Unum denied Ms. Bayer’s claim for short term and long term disability benefits because, it contended, she had a pre-existing condition. She had received treatment for peripheral neuropathy before she was covered with the short and long-term disability plan. Unum contended however that that treatment was for multiple sclerosis. That was the condition that Ms. Bayer claimed disabled her from performing work. She contended that treatment for that condition only occurred after she was covered by short and long-term disability. Unum would not budge and refused to pay the claim.
Ms. Bayer filed a lawsuit, and then Unum responded to the lawsuit and filed with the court what it contended was the claim record. Ms. Bayer agreed with the composition of the claim record. Unum then filed a motion for the court to rule in its favor and dismiss Ms. Bayer’s case. Ms. Bayer responded to the motion and filed a physician affidavit explaining that the treatment for peripheral neuropathy was not related to multiple sclerosis and that defendant’s understanding of it was faulty and contrary to basic medical science. Unum contended that the affidavit was not in the claim record it filed, and the plaintiff did not challenge that previously. It was too late to add the affidavit now. Unum moved to strike that declaration and the court did strike the relevant parts.
The court agreed with Unum that the time for providing such evidence was during the claim process and not in litigation. The plaintiff argued that the assertion of the treatment in question as being related to MS, was a new reason to deny the claim and was not previously asserted. However, the record supported the assertion of this new reason and apparently the court thought that was good enough. More importantly the plaintiff did not challenge Unum’s composition of the claim record in litigation. The court was required to review Unum’s decision according to the record before it in litigation, and it found Unum’s reason to be supported and the plaintiff’s explanation to be absent from the record. Case over.

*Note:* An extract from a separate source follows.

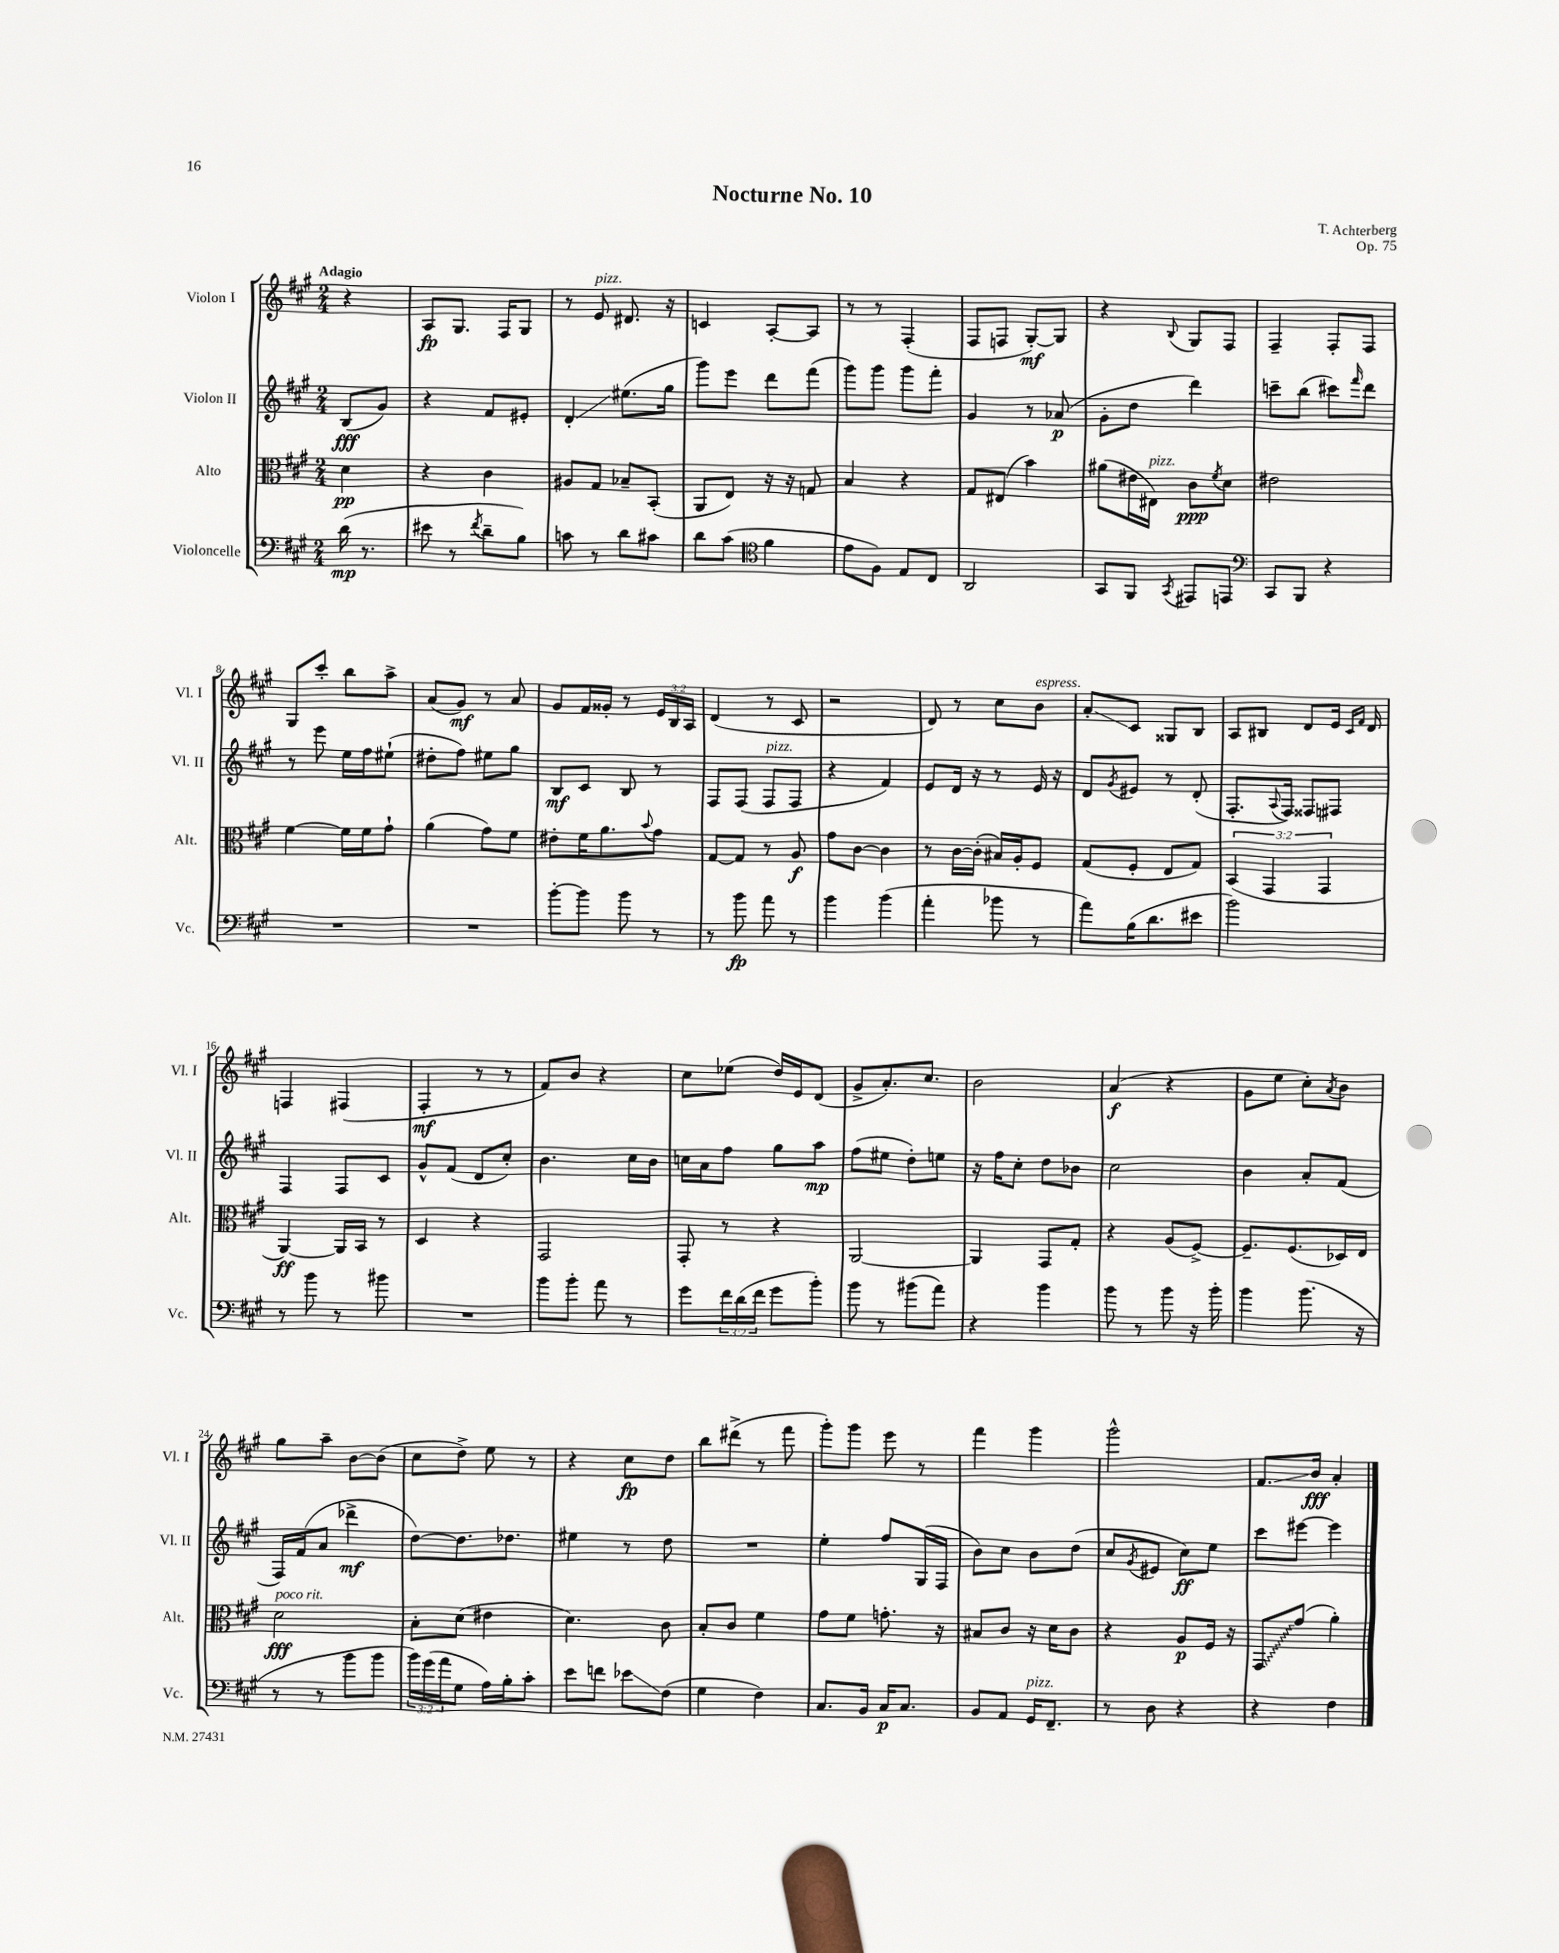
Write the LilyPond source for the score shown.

The time to hire an ERISA attorney is during the claim process. It is critical to obtain counsel on your side to make the claim record strong during the claim process, and so that counsel has complete familiarity with the claim record before litigation.
Experienced ERISA counsel can submit evidence countering all asserted reasons for denying the claim and even unasserted reasons for denying the claim. Hiring ERISA counsel before an appeal is due, is always the safest and best course of action.

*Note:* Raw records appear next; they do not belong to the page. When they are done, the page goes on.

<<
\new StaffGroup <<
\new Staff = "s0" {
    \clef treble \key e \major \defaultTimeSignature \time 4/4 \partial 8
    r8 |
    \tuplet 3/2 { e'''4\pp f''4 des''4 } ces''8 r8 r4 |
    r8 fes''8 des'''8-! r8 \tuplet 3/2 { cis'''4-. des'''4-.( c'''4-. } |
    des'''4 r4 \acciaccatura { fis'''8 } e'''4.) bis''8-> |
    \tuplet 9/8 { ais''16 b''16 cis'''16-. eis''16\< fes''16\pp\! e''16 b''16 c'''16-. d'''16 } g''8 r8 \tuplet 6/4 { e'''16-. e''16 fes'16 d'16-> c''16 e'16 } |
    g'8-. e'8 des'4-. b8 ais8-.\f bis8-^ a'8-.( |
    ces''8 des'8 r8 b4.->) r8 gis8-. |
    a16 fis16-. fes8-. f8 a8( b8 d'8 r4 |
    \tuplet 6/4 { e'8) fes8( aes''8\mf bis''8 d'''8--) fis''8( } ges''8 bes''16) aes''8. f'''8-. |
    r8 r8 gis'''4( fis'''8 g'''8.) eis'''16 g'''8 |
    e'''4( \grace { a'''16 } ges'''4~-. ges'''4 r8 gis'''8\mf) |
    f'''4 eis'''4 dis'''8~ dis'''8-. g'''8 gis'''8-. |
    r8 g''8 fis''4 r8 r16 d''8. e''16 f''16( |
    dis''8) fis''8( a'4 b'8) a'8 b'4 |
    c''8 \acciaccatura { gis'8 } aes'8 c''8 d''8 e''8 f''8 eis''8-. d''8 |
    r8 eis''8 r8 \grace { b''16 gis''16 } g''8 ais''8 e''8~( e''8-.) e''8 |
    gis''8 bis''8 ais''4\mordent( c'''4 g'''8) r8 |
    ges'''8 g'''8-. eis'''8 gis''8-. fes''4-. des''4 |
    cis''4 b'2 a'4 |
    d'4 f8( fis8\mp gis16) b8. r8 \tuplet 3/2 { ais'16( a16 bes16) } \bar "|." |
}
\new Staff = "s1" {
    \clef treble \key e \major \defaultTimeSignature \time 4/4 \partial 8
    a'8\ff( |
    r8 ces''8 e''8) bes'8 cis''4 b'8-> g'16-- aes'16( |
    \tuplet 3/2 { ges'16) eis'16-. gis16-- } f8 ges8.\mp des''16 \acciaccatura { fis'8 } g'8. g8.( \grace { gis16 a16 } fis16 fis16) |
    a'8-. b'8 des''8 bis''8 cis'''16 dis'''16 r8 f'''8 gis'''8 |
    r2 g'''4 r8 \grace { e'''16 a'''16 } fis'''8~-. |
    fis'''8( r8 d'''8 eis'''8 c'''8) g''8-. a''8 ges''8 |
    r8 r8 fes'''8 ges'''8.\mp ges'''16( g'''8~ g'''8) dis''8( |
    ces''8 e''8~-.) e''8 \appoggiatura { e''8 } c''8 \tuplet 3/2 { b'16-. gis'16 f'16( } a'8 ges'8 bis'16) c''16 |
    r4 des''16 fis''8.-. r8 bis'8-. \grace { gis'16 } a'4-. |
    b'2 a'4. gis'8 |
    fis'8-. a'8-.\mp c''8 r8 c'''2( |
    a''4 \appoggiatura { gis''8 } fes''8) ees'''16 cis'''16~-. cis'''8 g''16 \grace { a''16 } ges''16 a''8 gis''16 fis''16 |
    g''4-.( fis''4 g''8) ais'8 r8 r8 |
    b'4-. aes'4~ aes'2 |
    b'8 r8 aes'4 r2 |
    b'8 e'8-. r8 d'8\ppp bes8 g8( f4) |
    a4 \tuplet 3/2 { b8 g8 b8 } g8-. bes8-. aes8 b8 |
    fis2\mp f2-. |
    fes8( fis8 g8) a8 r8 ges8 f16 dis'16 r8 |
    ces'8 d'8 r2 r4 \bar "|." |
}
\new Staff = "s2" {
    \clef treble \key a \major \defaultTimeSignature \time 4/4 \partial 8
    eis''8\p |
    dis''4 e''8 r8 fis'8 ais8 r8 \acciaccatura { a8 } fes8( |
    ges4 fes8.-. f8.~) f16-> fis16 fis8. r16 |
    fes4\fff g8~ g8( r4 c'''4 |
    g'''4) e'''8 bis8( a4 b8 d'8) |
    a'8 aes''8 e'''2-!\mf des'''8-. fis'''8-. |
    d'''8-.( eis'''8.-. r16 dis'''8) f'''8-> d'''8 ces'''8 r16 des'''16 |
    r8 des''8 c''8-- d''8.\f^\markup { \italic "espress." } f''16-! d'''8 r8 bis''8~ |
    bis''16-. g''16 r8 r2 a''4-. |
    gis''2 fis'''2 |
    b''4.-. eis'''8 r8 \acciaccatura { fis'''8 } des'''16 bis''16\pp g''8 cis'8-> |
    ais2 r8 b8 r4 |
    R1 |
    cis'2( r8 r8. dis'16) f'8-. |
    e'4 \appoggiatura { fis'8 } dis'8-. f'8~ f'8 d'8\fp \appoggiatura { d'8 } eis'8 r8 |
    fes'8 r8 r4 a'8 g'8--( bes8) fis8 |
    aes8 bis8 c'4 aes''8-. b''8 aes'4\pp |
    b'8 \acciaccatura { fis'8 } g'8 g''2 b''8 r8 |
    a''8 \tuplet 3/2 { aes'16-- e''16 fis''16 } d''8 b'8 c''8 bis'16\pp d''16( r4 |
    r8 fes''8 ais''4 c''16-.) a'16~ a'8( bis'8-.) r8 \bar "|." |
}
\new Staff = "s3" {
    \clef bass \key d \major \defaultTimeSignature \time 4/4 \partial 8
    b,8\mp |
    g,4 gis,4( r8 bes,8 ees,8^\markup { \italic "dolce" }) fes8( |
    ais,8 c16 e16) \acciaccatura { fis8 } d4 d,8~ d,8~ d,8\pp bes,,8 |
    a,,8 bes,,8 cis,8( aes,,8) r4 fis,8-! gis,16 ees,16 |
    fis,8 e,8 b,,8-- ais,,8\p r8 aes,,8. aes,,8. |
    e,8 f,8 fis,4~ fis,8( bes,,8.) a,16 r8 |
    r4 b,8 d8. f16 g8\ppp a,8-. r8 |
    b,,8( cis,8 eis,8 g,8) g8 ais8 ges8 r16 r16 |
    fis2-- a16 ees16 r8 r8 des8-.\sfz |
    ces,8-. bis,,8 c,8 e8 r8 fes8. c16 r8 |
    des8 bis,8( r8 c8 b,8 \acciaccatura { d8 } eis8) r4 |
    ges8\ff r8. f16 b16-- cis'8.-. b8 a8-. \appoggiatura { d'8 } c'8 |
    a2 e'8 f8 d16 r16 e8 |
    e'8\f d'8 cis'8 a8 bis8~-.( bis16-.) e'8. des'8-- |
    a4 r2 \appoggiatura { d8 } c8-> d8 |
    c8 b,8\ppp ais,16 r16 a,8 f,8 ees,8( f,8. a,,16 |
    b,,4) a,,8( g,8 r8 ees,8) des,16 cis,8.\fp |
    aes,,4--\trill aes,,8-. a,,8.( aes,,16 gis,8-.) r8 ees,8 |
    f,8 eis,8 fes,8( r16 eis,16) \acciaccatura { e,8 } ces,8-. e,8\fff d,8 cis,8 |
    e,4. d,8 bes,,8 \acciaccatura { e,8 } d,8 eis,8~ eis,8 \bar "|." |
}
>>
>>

Periodically, we hear potential clients say that they don’t want to hire an attorney during the claim process because they want to save the money. In my book it is always better to have something as opposed to nothing. If you wait to hire an ERISA disability attorney until it is time to file an ERISA lawsuit, you may be too late and end up with nothing. You cannot trust insurance companies to make conflict free decisions. They are profit driven and they make money denying claims not paying them. Too much time may pass, too little is done, and now it is too late … to save your claim.